[Start DATA ROWS]

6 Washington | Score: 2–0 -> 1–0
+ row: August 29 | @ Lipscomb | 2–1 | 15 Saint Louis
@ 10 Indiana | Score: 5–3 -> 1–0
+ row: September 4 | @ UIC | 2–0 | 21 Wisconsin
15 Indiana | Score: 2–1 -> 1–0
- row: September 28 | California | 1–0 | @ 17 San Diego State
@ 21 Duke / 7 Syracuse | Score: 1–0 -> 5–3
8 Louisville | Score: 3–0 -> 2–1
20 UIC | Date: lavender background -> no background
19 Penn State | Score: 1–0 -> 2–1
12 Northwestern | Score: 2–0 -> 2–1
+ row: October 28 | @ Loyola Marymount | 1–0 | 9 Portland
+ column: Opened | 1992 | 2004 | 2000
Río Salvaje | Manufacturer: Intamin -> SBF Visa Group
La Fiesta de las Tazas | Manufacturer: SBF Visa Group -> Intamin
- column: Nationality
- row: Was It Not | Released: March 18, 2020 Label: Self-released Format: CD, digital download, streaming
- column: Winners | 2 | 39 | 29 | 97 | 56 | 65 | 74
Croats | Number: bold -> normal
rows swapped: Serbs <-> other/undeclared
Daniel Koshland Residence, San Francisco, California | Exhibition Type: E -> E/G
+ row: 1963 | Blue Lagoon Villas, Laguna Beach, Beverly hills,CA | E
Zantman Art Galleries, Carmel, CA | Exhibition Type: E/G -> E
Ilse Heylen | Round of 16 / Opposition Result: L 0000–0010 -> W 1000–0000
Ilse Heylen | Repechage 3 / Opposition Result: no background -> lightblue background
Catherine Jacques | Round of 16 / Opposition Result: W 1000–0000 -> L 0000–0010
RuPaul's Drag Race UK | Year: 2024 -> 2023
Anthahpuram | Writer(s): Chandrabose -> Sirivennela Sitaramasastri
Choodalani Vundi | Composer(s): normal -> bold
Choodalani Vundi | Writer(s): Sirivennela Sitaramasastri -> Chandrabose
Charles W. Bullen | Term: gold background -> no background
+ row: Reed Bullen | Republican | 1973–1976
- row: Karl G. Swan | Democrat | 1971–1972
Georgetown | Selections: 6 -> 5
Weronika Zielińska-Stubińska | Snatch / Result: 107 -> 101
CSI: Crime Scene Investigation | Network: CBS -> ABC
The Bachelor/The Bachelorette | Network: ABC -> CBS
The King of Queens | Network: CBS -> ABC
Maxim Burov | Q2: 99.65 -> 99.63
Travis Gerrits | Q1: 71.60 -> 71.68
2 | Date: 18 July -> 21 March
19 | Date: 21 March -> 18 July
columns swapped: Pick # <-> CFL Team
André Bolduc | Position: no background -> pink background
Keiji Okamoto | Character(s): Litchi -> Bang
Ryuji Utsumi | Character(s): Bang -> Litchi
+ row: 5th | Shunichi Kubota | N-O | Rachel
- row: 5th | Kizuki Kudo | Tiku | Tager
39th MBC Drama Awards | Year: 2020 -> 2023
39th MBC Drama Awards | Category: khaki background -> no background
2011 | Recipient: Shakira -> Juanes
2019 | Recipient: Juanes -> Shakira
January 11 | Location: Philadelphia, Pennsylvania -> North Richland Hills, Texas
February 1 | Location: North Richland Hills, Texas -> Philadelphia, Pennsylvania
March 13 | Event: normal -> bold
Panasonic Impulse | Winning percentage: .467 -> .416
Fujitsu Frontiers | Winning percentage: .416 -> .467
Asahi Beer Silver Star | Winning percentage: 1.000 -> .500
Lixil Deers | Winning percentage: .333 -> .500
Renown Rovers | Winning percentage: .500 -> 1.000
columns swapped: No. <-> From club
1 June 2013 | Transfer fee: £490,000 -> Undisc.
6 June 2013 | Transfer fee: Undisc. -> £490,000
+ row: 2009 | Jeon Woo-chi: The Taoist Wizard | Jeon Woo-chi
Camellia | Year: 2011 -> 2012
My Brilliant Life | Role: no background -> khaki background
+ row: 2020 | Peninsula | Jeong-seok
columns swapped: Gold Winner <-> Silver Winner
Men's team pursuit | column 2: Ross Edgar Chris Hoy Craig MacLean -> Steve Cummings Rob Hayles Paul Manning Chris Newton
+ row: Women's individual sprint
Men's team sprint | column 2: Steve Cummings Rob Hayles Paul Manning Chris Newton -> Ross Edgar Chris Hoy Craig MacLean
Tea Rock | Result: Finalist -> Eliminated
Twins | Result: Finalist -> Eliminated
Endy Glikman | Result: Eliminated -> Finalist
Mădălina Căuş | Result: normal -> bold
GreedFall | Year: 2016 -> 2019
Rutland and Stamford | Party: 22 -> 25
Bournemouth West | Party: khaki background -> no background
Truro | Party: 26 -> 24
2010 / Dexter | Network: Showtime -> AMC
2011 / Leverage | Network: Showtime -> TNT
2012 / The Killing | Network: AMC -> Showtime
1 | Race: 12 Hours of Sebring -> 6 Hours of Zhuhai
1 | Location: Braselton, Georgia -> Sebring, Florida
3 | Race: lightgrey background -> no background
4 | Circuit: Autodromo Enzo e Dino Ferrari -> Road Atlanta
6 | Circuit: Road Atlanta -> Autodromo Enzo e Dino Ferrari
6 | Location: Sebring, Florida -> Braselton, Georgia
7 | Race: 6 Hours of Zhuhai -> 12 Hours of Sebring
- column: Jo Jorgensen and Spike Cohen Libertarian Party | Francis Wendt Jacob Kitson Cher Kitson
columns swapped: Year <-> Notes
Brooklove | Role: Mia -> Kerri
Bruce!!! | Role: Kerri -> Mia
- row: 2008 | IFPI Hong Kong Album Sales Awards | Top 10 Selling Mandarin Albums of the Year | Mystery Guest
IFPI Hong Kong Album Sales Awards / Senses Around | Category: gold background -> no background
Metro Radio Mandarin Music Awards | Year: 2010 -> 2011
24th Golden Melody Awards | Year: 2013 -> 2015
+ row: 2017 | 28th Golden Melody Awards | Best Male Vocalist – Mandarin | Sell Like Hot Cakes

[End DATA ROWS]

**DIRECTIONS:** Present all of the lines above as a numbered list, omitting any blank lines.

**ANSWER FOR THIS EXERCISE:**
1. 6 Washington | Score: 2–0 -> 1–0
2. + row: August 29 | @ Lipscomb | 2–1 | 15 Saint Louis
3. @ 10 Indiana | Score: 5–3 -> 1–0
4. + row: September 4 | @ UIC | 2–0 | 21 Wisconsin
5. 15 Indiana | Score: 2–1 -> 1–0
6. - row: September 28 | California | 1–0 | @ 17 San Diego State
7. @ 21 Duke / 7 Syracuse | Score: 1–0 -> 5–3
8. 8 Louisville | Score: 3–0 -> 2–1
9. 20 UIC | Date: lavender background -> no background
10. 19 Penn State | Score: 1–0 -> 2–1
11. 12 Northwestern | Score: 2–0 -> 2–1
12. + row: October 28 | @ Loyola Marymount | 1–0 | 9 Portland
13. + column: Opened | 1992 | 2004 | 2000
14. Río Salvaje | Manufacturer: Intamin -> SBF Visa Group
15. La Fiesta de las Tazas | Manufacturer: SBF Visa Group -> Intamin
16. - column: Nationality
17. - row: Was It Not | Released: March 18, 2020 Label: Self-released Format: CD, digital download, streaming
18. - column: Winners | 2 | 39 | 29 | 97 | 56 | 65 | 74
19. Croats | Number: bold -> normal
20. rows swapped: Serbs <-> other/undeclared
21. Daniel Koshland Residence, San Francisco, California | Exhibition Type: E -> E/G
22. + row: 1963 | Blue Lagoon Villas, Laguna Beach, Beverly hills,CA | E
23. Zantman Art Galleries, Carmel, CA | Exhibition Type: E/G -> E
24. Ilse Heylen | Round of 16 / Opposition Result: L 0000–0010 -> W 1000–0000
25. Ilse Heylen | Repechage 3 / Opposition Result: no background -> lightblue background
26. Catherine Jacques | Round of 16 / Opposition Result: W 1000–0000 -> L 0000–0010
27. RuPaul's Drag Race UK | Year: 2024 -> 2023
28. Anthahpuram | Writer(s): Chandrabose -> Sirivennela Sitaramasastri
29. Choodalani Vundi | Composer(s): normal -> bold
30. Choodalani Vundi | Writer(s): Sirivennela Sitaramasastri -> Chandrabose
31. Charles W. Bullen | Term: gold background -> no background
32. + row: Reed Bullen | Republican | 1973–1976
33. - row: Karl G. Swan | Democrat | 1971–1972
34. Georgetown | Selections: 6 -> 5
35. Weronika Zielińska-Stubińska | Snatch / Result: 107 -> 101
36. CSI: Crime Scene Investigation | Network: CBS -> ABC
37. The Bachelor/The Bachelorette | Network: ABC -> CBS
38. The King of Queens | Network: CBS -> ABC
39. Maxim Burov | Q2: 99.65 -> 99.63
40. Travis Gerrits | Q1: 71.60 -> 71.68
41. 2 | Date: 18 July -> 21 March
42. 19 | Date: 21 March -> 18 July
43. columns swapped: Pick # <-> CFL Team
44. André Bolduc | Position: no background -> pink background
45. Keiji Okamoto | Character(s): Litchi -> Bang
46. Ryuji Utsumi | Character(s): Bang -> Litchi
47. + row: 5th | Shunichi Kubota | N-O | Rachel
48. - row: 5th | Kizuki Kudo | Tiku | Tager
49. 39th MBC Drama Awards | Year: 2020 -> 2023
50. 39th MBC Drama Awards | Category: khaki background -> no background
51. 2011 | Recipient: Shakira -> Juanes
52. 2019 | Recipient: Juanes -> Shakira
53. January 11 | Location: Philadelphia, Pennsylvania -> North Richland Hills, Texas
54. February 1 | Location: North Richland Hills, Texas -> Philadelphia, Pennsylvania
55. March 13 | Event: normal -> bold
56. Panasonic Impulse | Winning percentage: .467 -> .416
57. Fujitsu Frontiers | Winning percentage: .416 -> .467
58. Asahi Beer Silver Star | Winning percentage: 1.000 -> .500
59. Lixil Deers | Winning percentage: .333 -> .500
60. Renown Rovers | Winning percentage: .500 -> 1.000
61. columns swapped: No. <-> From club
62. 1 June 2013 | Transfer fee: £490,000 -> Undisc.
63. 6 June 2013 | Transfer fee: Undisc. -> £490,000
64. + row: 2009 | Jeon Woo-chi: The Taoist Wizard | Jeon Woo-chi
65. Camellia | Year: 2011 -> 2012
66. My Brilliant Life | Role: no background -> khaki background
67. + row: 2020 | Peninsula | Jeong-seok
68. columns swapped: Gold Winner <-> Silver Winner
69. Men's team pursuit | column 2: Ross Edgar Chris Hoy Craig MacLean -> Steve Cummings Rob Hayles Paul Manning Chris Newton
70. + row: Women's individual sprint
71. Men's team sprint | column 2: Steve Cummings Rob Hayles Paul Manning Chris Newton -> Ross Edgar Chris Hoy Craig MacLean
72. Tea Rock | Result: Finalist -> Eliminated
73. Twins | Result: Finalist -> Eliminated
74. Endy Glikman | Result: Eliminated -> Finalist
75. Mădălina Căuş | Result: normal -> bold
76. GreedFall | Year: 2016 -> 2019
77. Rutland and Stamford | Party: 22 -> 25
78. Bournemouth West | Party: khaki background -> no background
79. Truro | Party: 26 -> 24
80. 2010 / Dexter | Network: Showtime -> AMC
81. 2011 / Leverage | Network: Showtime -> TNT
82. 2012 / The Killing | Network: AMC -> Showtime
83. 1 | Race: 12 Hours of Sebring -> 6 Hours of Zhuhai
84. 1 | Location: Braselton, Georgia -> Sebring, Florida
85. 3 | Race: lightgrey background -> no background
86. 4 | Circuit: Autodromo Enzo e Dino Ferrari -> Road Atlanta
87. 6 | Circuit: Road Atlanta -> Autodromo Enzo e Dino Ferrari
88. 6 | Location: Sebring, Florida -> Braselton, Georgia
89. 7 | Race: 6 Hours of Zhuhai -> 12 Hours of Sebring
90. - column: Jo Jorgensen and Spike Cohen Libertarian Party | Francis Wendt Jacob Kitson Cher Kitson
91. columns swapped: Year <-> Notes
92. Brooklove | Role: Mia -> Kerri
93. Bruce!!! | Role: Kerri -> Mia
94. - row: 2008 | IFPI Hong Kong Album Sales Awards | Top 10 Selling Mandarin Albums of the Year | Mystery Guest
95. IFPI Hong Kong Album Sales Awards / Senses Around | Category: gold background -> no background
96. Metro Radio Mandarin Music Awards | Year: 2010 -> 2011
97. 24th Golden Melody Awards | Year: 2013 -> 2015
98. + row: 2017 | 28th Golden Melody Awards | Best Male Vocalist – Mandarin | Sell Like Hot Cakes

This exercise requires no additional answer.